• **Exercise passage**:
+++

An acclaimed novelist and former 60 Minutes producer grandly reinvents the Dracula epic in the halls of a certain television newsmagazine In the annals of business trips gone horribly wrong, Evangeline Harker's journey to Romania on behalf of her employer, the popular television newsmagazine The Hour, deserves pride of place. Sent to Transylvania to scout out a possible story on a notorious Eastern European crime boss named Ion Torgu, she has found the true nature of Torgu's activities to be far more monstrous than anything her young journalist's mind could have imagined. The fact that her employer clearly won't get the segment it was hoping for is soon the very least of her concerns. Back in New York, Evangeline's disappearance causes an uproar at the office and a wave of guilt and recrimination. Then suddenly, several months later, she's heard from: miraculously, she's convalescing in a Transylvania monastery, her memory seemingly scrubbed. But then who was sending e-mails through her account to The Hour employees? And what are those great coffin-like boxes of objects delivered to the office in her name from the Old Country? And why does the show's sound system appear to be infected with some strange virus, an aural bug that coats all recordings in a faint background hiss that sounds like the chanting of...place-names? And what about the rumors that a correspondent has scored an interview with Torgu, here in New York, after all? As a very dark Old World atmosphere deepens in the halls of one of America's most trusted television programs, its employees are forced to confront a threat beyond their wildest imaginings, a threat that makes gossip about an impending corporate shakeup seem very quaint indeed. Written in the form of diary entries, e-mails, therapy journals, and other artifacts of early-twenty-first-century American professional-class life, compiled as an informal inquest by a very interested party, Fangland manages both to be a genuinely-in fact triumphantly-frightening vampire novel in the grand tradition and a, yes, biting commentary on the way we live and work now.

+++

• **Data listing**:
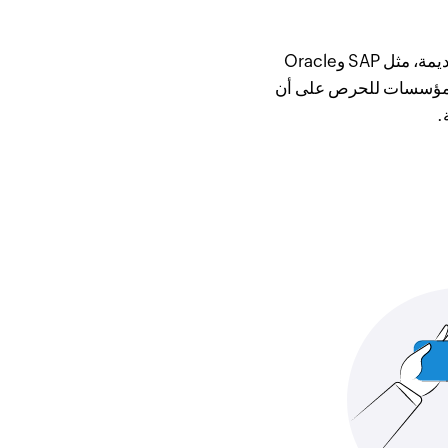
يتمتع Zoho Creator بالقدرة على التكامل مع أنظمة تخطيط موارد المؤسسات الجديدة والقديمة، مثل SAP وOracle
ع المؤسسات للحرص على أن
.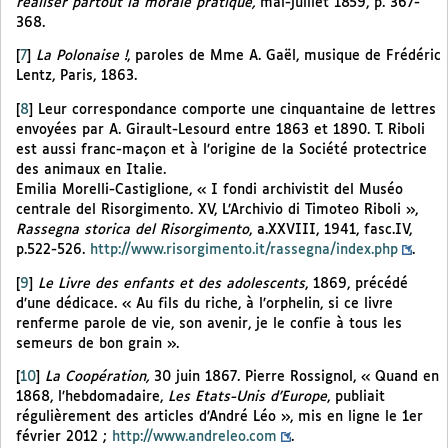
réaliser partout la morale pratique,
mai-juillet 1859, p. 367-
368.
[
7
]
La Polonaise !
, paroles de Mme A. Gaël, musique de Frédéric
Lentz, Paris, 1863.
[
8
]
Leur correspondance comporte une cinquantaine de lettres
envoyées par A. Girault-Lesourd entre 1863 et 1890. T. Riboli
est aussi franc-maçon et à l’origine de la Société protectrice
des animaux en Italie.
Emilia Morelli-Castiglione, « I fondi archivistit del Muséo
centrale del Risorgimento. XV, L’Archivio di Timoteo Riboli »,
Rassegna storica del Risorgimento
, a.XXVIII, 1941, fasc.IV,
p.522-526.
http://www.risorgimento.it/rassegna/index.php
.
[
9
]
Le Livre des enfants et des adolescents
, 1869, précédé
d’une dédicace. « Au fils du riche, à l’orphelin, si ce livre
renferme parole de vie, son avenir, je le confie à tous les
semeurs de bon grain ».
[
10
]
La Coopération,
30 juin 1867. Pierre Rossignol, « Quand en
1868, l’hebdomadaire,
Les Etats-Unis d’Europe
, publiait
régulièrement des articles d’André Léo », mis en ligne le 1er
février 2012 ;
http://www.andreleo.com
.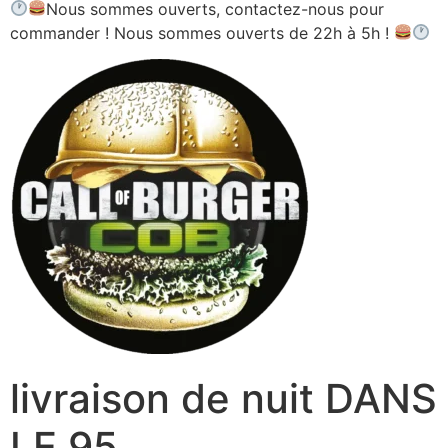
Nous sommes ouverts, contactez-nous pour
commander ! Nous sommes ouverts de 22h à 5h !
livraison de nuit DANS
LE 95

+++

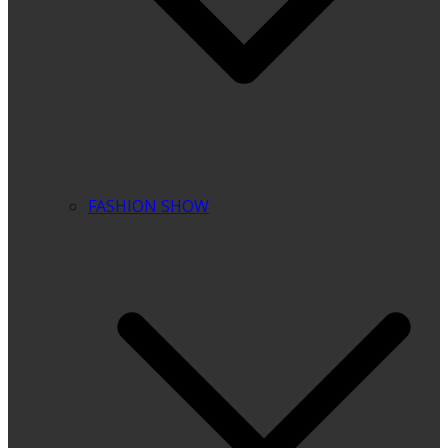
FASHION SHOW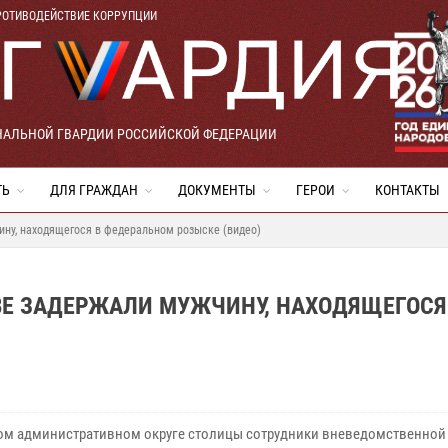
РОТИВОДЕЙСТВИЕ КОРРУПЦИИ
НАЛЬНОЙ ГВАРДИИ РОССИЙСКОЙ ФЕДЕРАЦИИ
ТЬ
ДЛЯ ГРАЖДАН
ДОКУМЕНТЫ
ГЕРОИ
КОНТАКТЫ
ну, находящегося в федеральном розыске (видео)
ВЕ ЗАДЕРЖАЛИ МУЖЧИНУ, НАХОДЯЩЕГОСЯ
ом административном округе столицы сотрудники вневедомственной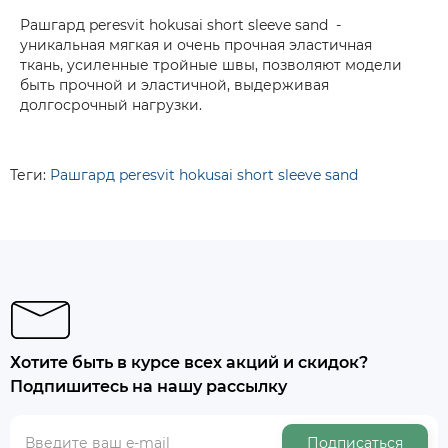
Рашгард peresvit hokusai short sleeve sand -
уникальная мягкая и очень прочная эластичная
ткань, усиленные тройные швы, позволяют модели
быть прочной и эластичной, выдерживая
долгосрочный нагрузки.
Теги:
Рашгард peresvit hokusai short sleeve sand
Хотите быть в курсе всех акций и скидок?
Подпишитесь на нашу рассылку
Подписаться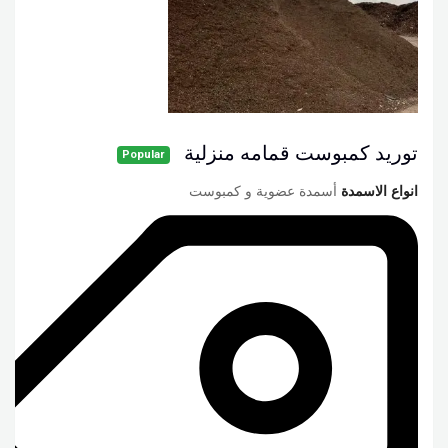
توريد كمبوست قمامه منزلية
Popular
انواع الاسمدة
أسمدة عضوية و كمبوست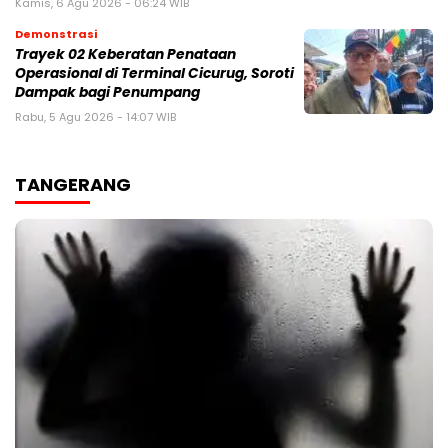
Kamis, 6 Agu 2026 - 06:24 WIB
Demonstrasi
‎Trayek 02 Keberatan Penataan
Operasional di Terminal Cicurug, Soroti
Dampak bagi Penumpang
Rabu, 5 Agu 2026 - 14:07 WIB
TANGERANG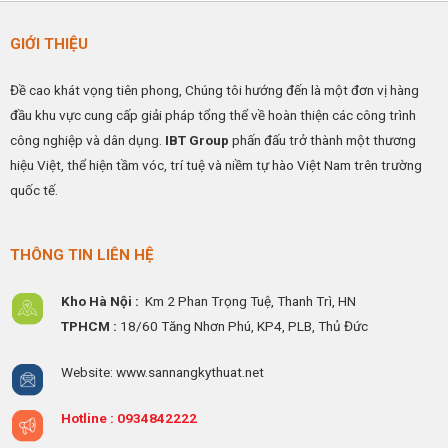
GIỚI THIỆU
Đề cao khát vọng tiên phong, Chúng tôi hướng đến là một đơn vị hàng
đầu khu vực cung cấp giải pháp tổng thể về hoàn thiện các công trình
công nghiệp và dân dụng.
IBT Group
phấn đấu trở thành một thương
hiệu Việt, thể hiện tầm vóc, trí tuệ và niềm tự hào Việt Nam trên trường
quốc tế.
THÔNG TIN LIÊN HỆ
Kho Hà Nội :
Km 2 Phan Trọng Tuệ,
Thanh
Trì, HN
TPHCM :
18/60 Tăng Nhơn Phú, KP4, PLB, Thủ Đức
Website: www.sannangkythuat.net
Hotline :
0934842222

+++

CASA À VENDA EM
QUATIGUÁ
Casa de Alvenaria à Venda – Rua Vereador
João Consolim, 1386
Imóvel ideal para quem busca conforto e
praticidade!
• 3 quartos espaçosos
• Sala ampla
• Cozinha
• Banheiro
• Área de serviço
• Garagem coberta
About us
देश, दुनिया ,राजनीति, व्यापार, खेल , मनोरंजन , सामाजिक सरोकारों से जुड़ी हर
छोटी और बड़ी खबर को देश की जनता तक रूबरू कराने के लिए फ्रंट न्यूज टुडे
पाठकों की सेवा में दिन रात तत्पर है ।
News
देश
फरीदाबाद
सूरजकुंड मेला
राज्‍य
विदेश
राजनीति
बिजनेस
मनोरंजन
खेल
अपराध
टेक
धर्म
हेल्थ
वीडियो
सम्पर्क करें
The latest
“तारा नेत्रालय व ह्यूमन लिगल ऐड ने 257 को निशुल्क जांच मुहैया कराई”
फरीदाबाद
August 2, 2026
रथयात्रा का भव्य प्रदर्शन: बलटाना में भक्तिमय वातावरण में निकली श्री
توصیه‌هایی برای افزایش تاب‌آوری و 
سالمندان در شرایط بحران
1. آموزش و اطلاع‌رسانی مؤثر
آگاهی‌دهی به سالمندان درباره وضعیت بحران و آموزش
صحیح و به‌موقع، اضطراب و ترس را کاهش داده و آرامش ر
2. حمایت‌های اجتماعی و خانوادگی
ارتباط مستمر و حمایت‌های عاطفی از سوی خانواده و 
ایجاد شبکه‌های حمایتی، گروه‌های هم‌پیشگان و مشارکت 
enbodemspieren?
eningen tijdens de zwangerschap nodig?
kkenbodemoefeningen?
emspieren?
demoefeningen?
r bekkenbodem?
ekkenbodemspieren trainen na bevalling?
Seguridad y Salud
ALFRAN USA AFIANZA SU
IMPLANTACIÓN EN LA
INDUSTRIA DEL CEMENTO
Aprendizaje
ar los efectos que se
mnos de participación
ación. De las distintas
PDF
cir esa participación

+++

In the book description, what is the name of the crime boss whom Evangeline Harker is sent to Transylvania to scout out?

• **Output for this exercise**: Ion Torgu